The amygdala learns implicitly, so one of the things that happen when you experience trauma, especially long term childhood trauma, is that the amygdala forms impressions of what is dangerous by tracking what is going on when you get hurt and then telling you to avoid that. In long term trauma, these are lessons learned on a VERY deep level that are reinforced over and over.
Fast forward to adulthood, where normal relationships will place you in a situation that "feels" dangerous (because you were wounded and hurt in relationship) and your amygdala senses danger. Our brains are built such that the connections FROM the amygdala to the frontal cortex are wide and strong. So when the amydala is screaming to get out of dodge, we don't stop to question it. We get out. When your fear is strong enough, your frontal cortex is actually flooded with hormones that interfere with your cognitive ability so that you will act and not waste time thinking. You're not imagining that it literally gets harder to think when you're scared.

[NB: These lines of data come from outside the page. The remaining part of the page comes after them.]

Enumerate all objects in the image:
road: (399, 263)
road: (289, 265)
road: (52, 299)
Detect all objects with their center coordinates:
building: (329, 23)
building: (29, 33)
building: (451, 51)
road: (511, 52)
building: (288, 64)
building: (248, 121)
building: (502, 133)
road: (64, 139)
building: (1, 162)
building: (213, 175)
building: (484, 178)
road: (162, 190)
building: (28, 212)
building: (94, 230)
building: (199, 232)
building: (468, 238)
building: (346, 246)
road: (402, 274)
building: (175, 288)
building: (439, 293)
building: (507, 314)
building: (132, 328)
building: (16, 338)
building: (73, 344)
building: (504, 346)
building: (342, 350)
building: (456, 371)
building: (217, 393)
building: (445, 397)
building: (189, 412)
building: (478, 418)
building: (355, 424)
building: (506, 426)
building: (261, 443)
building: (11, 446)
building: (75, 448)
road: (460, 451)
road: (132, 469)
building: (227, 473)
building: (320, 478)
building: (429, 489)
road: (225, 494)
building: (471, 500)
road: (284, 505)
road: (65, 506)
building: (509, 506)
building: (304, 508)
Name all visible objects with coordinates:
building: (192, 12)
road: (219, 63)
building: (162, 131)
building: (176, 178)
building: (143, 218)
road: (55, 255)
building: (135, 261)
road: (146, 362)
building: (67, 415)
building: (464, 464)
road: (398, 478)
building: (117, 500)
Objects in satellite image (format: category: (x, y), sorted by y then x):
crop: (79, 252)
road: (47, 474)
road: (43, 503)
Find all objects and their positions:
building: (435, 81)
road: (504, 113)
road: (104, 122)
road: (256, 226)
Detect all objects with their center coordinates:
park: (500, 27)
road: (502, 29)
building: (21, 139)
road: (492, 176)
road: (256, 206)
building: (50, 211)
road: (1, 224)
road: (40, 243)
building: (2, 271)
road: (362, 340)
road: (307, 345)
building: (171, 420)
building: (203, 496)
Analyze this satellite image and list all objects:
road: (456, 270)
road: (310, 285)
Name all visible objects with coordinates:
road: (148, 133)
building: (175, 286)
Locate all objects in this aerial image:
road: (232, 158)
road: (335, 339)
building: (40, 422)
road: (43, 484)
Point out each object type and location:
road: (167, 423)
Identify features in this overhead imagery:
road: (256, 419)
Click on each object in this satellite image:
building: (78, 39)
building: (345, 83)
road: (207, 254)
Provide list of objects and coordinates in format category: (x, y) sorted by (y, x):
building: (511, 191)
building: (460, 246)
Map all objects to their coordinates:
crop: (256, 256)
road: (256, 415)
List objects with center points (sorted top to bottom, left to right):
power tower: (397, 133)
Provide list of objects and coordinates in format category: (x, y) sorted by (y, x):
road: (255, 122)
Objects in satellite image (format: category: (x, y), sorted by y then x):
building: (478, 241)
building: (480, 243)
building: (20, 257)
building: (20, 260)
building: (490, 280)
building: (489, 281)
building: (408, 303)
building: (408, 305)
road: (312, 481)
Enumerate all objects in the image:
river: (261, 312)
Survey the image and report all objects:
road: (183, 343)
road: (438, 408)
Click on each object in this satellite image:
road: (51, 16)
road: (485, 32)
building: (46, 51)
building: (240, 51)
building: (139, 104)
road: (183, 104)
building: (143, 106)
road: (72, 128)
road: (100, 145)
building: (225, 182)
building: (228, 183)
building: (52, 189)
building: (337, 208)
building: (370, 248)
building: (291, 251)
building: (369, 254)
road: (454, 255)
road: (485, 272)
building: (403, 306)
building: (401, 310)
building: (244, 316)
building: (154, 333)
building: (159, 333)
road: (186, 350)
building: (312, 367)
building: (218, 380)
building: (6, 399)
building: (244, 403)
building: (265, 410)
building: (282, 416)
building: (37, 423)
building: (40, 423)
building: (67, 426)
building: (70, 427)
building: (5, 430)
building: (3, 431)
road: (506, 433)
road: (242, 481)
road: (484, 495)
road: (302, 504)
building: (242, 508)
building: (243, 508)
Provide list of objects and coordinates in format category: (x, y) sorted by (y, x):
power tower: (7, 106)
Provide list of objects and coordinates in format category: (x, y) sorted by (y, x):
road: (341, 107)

The connections back from the frontal cortex to the amygdala are relatively few and weak, which is why to retrain our amygdala we need to be in the presence of an attunted regulator. That way when we get triggered and our emotions shoot off the scale, they can calm and regulate our emotions enough to allow the frontal cortex to get a word in.
So while you can immediately understand in a cognitive sense that you are no longer in danger, your amygdala has to experience the "dangerous" situation time and again with a DIFFERENT outcome than you experienced during the trauma, until it "learns" that there is no danger.
It's a very different process and one that is magnitudes easier as a child when the rate of change in your brain is much higher. And it's frustrating to not have your feelings follow your understanding. The problem is that feelings follow actions, not understanding. So you have to keep experiencing the triggers but having it turn out differently, over and over, until you can offset those early lessons with more recent experience.
It sucks to have to do it this way, but on the upside, thank heaven it's possible. It may be painful, slow, confusing and frustrating but at least it can be done. So you're not being stubborn or weak or stupid or slow (just grabbing some adjectives from my own inner critic tapes
) by not being able to stop these feelings; you're busy rebuilding your brain structure, which is hard, slow work.